Verizon today unveiled their long-teased Share Everything shared data plans. The plans are an improvement over Verizon’s current metered plans, and usher in unlimited voice, text, and data-driven pricing for devices.
The pricing starts at a base of between $50 to $100 for 1 to 10 GB of data. You then pay a per device fee of $40 for each smartphone, $30 for each feature phone, $20 for each laptop/hotspot, and $10 for each tablet on your account, up to ten devices. Mobile hotspot and tethering is free on all capable devices. These plans replace Nationwide as Verizon’s flagship plans.
Base plans start at $50, but don’t forget to add device costs. For a smartphone, that makes the minimum plan cost $90/month for a 1 GB data plan with unlimited voice and messaging. Shared device per-month costs then add to that.
The plans aren’t poorly priced, but aren’t for everyone. The plan best suits families that have one or two data users, and many talk/text-oriented users. It allows for the high cost of data for that one or two users in a family to be spread across many devices.
But, compared to prepaid, the prices are going in an opposite direction.

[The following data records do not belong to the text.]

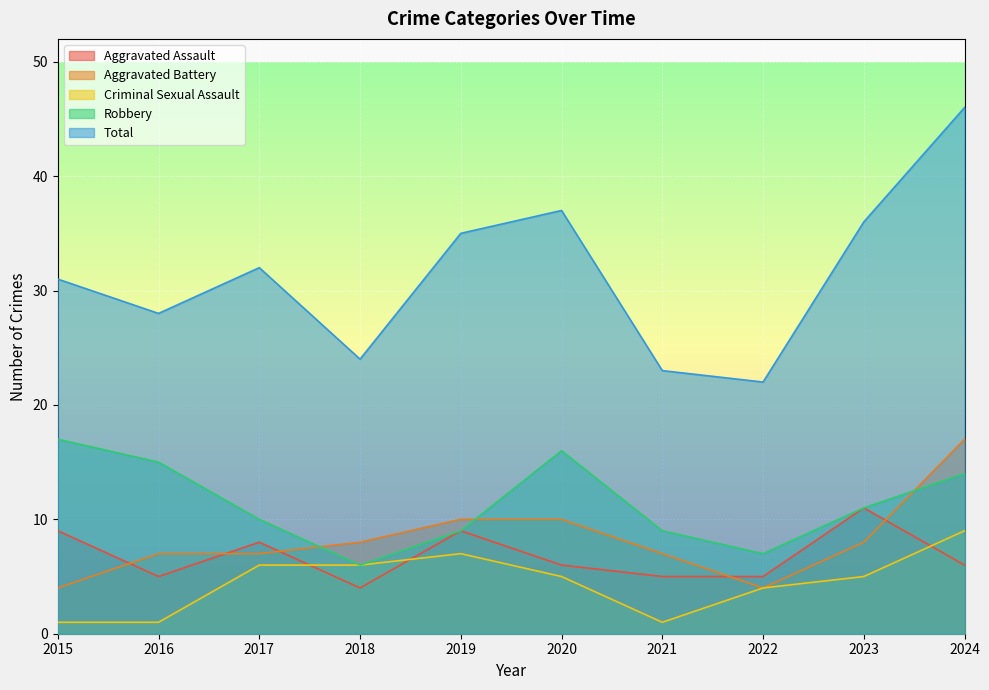

Does the chart display data point markers on the line(s)?

No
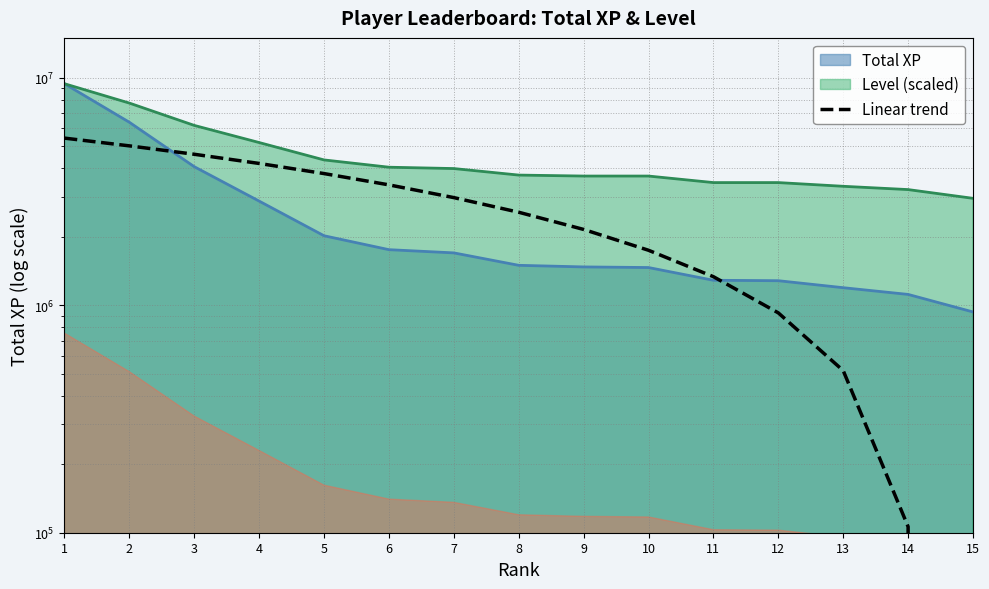

Where does the data first go above 2566452?

1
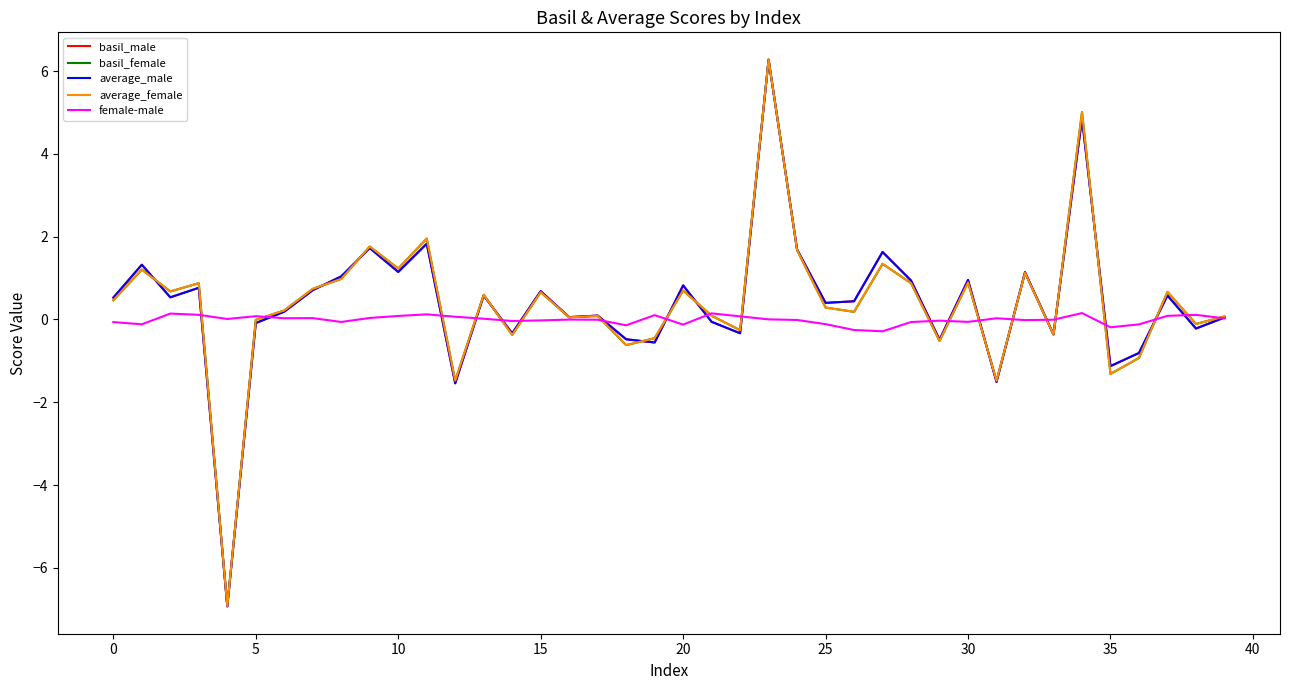

What is the smallest value displayed?

-6.9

For example, Straight Talk (which now uses Verizon’s network on select Android smartphones), is not only $40/month cheaper than the lowest-cost plan for two smartphones on Verizon, but offers 7 GB more data per month.
For most data-hungry users, you’re really better off with a throttled prepaid 3G/4G existence, on Straight Talk, Boost Mobile, Virgin Mobile or Cricket. Regional plays such as MetroPCS deliver unthrottled 4G for $70/month, and roam on Verizon’s network when outside of a MetroPCS coverage area. For two smartphones, a 1 GB shared data plan runs $110. That means for $30/month more, you get unlimited 4G LTE data on MetroPCS, plus roaming on Verizon’s towers.
Again, data-hungry users, this plan isn’t for you. Verizon is clearly targeting mainstream audiences that rarely use half a gigabyte of data in a month. For them, the value proposition is the ability to add a MiFi or tablet quickly, while benefitting from the device subsidies that a contract plan offers.
Verizon Wireless isn’t shunning those data-hungry users that have held on, however. Millions of unlimited data customers are likely only on Verizon at this point, because of grandfathering. Unlimited 4G LTE data is still unthrottled, and Verizon says customers with their plans won’t lose them after June 28. However, after June 28, customers with unlimited data will no longer receive device subsidies. That means if your contract is up for renewal, and you are planning on staying with Verizon, it’s a good idea to renew now.
We did ask Verizon if 3G smartphone customers will have to worry about upgrading to a 4G LTE smartphone down the road. The last time Verizon fundamentally changed its plans, customers with feature phones and unlimited data were in for a bit of a surprise, as they were not allowed to keep their grandfathered unlimited data plans. With no LTE-powered iPhone in sight (at least, before June 28), many were starting to get concerned.
Thankfully, Verizon Wireless has assured PhoneNews.com that you will be able to migrate from 3G smartphone to 4G LTE smartphone, after June 28, and keep your grandfathered unlimited data plan. You will, however, still have to pay full retail pricing for new devices. With today’s iPhones going up to $799 for full retail price, that may mean waiting for second-hand device availability for many.
In the end, Verizon’s shared data pricing is likely the future for all Tier 1 carriers in the postpay market. It allows for easier sale of tablets, LTE-enabled laptops, and hotspots. However, it also will price a lot of people out of the postpay market, and push them to prepaid.